PIETRAPAOLA. La comunità di Pietrapaola si prepara a festeggiare San Domenico di Guzman, protettore del borgo assieme a Santa Maria di Giacomo.
La sua celebrazione sul territorio si ricollega alla presenza del convento Domenicano S. Maria Jacobi – soppresso nel 1652 per pochezza di membri – risalente alla seconda metà del 500, situato in località S. Maria, ove attualmente sorge il camposanto. Di esso sono rimaste vecchie mura di una Chiesa.
A San Domenico, una volta, il tempo si fermava. E si fermava anche la gente. Qualsiasi cosa che nella quotidianità era importante e urgente, quel giorno non aveva valore. Si sceglievano le coperte dei corredi da stendere fuori dai balconi per il passaggio del Santo. Si preparava il pranzo in grande, perché tutti tornavano a casa e dovevano mangiare il lavoro di chi era rimasto, fare incetta di sapori e di respiri prima di ripartire. Mio nonno usciva e tornava con qualcuno che poi mangiava con noi, perché «ni fa nu piacire, ‘cca a robba si jette». E in realtà non si buttava niente, era solo condivisione, un modo per farlo tornare anche l’anno dopo, perché non c’aveva più la famiglia ma al paese doveva tornare.
A San Domenico le donne mettevano i vestiti più belli, di solito a fiori. Chi come mia nonna attendeva il Santo a casa, pregando e cucinando, li copriva con il “sinale” (grembiule) per non sporcarsi. Al rumore del primo botto il Santo era uscito dalla Chiesa. Provava una gioiosa smania a me estranea. Mi commuovevo comunque nel vedere che potesse affidare la sua vita e la nostra a qualcun altro. Appena sentiva la processione passare, con le litanie religiose e gli strumenti musicali, prendeva la “guantera” (il vassoio più elegante che si aveva) piena di riso, fiori profumati, confetti e i soldi dell’offerta, e la gettava al Santo. Il Santo faceva tappa ad ogni casa, e ogni casa si riversava su di lui.

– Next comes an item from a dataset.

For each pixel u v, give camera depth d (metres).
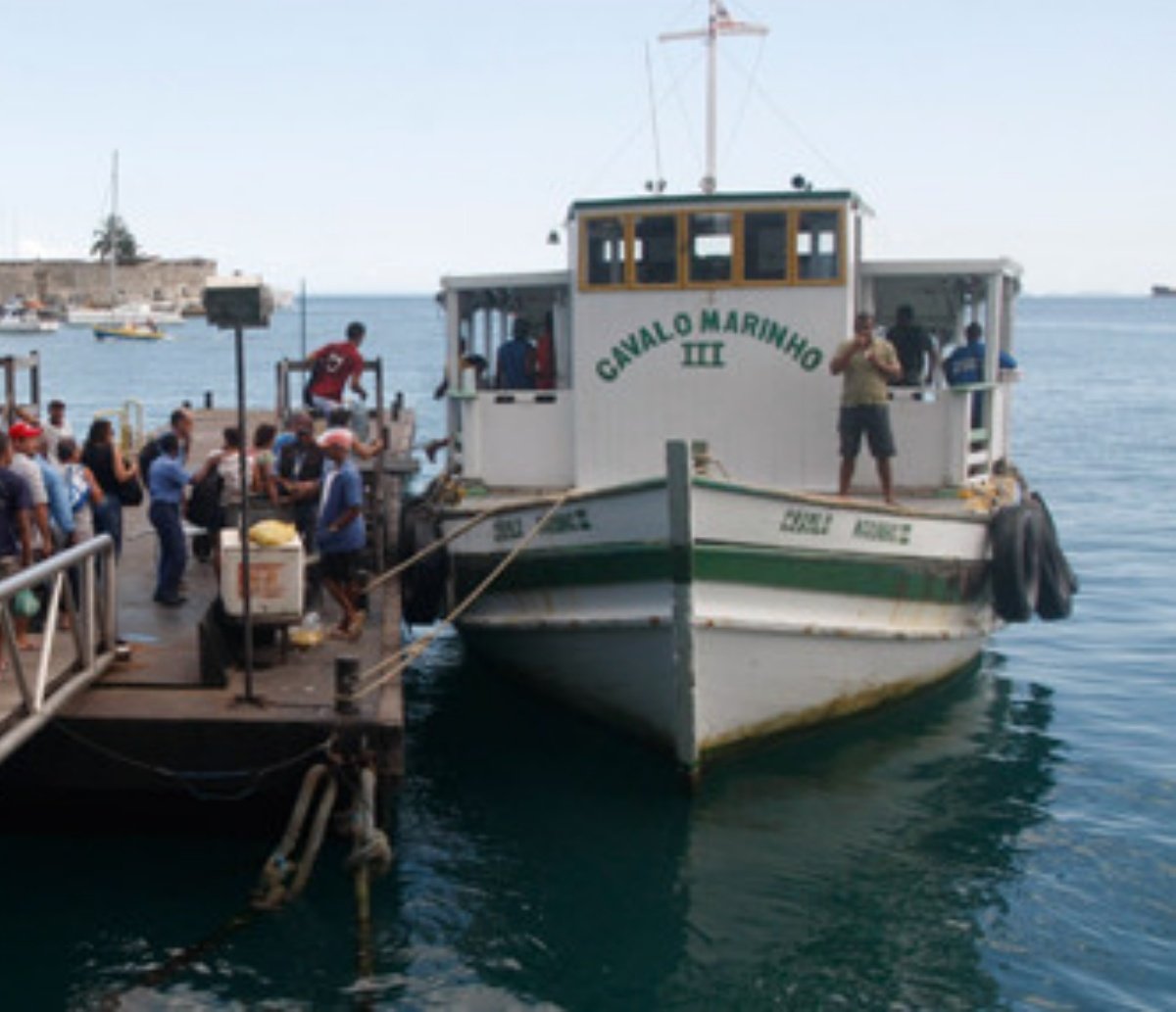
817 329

Quanti baci e lacrime ha visto quella Statua, e quante preghiere ha sentito. A bassa voce, si chiedeva a bassa voce. Lo supplicavi di fare stare bene la famiglia e lo ringraziavi per averla fatta riunire un altro anno. Poi lo vedevi andare via, lo seguivi con gli occhi, fino a non vederlo più, consolandoti con la figuretta in mano.
Il Santo continuava il tragitto, accompagnato dal prete, dalla banda musicale del paese, dalle donne che per voto camminavano a piedi scalzi, dagli uomini che si fermavano alle porte aperte delle case, per poi finire al bar del paese. Dovevi salutare tutti i paesani in quest’unica occasione propizia, e infatti, rincasavi tardi. Tutti incontravano il Santo: i malati e gli anziani venivano portati per primi fuori dalla casa, perché i più bisognosi della fiumana di gente. Di fronte alla Statua incontravi il paese, occhi contro occhi col Santo, la speranza.
Al rientro del Santo in Chiesa, nessun chicco di riso ai suoi piedi veniva risparmiato: tutti ne portavano qualcuno con sé, perché benedetto. Le fatiche di terra e di campi, le attese dei ritorni e gli stenti di ogni famiglia trovavano un senso, in una dimensione bucolica di un paradiso ormai perduto. Erano tutti ricchi senza saperlo. Erano tutti peccatori, sapendolo.
Prima del concerto per i festeggiamenti civili c’erano – e ci saranno – “gli incanti” in piazza Mancini (detta “Rio”), un’asta dei prodotti offerti dai cittadini ex voto (in voto) al Santo Patrono. Si trattava dei frutti della terra, animali allevati quali capretti, agnelli e galli. Molto diffusi pure i prodotti caseari, come caciocavalli o “pezze e casu” (formaggi stagionati a forma rotonda). Tra i dolci, le “pupe”, prodotti dai forni che per l’occasione erano tutti accesi. Esse avevano la forma dell’oggetto di voto: se ricevente la grazia di un piede risanato, erano rappresentati appunto, dall’arto in questione.
Domani tante porte non saranno spalancate al passaggio del Santo. “Sono cambiati i tempi”. Chi ha vissuto queste esperienze però, non può dimenticare, anche se vorrebbe. Vorrebbe non ricordarsi della nonna che lo aspettava all’uscio come faceva col Santo. Vorrebbe non ricordarsene perché non c’è più. Non c’è più quell’attesa del ritorno e pochi ancora hanno volontà di ritrovarsi. Tuttavia, il ricordo domani andrà a trovare anche loro, attraverso un profumo o un gesto, che se declinato in un’opera di bene immeritata, sarà atto di fede.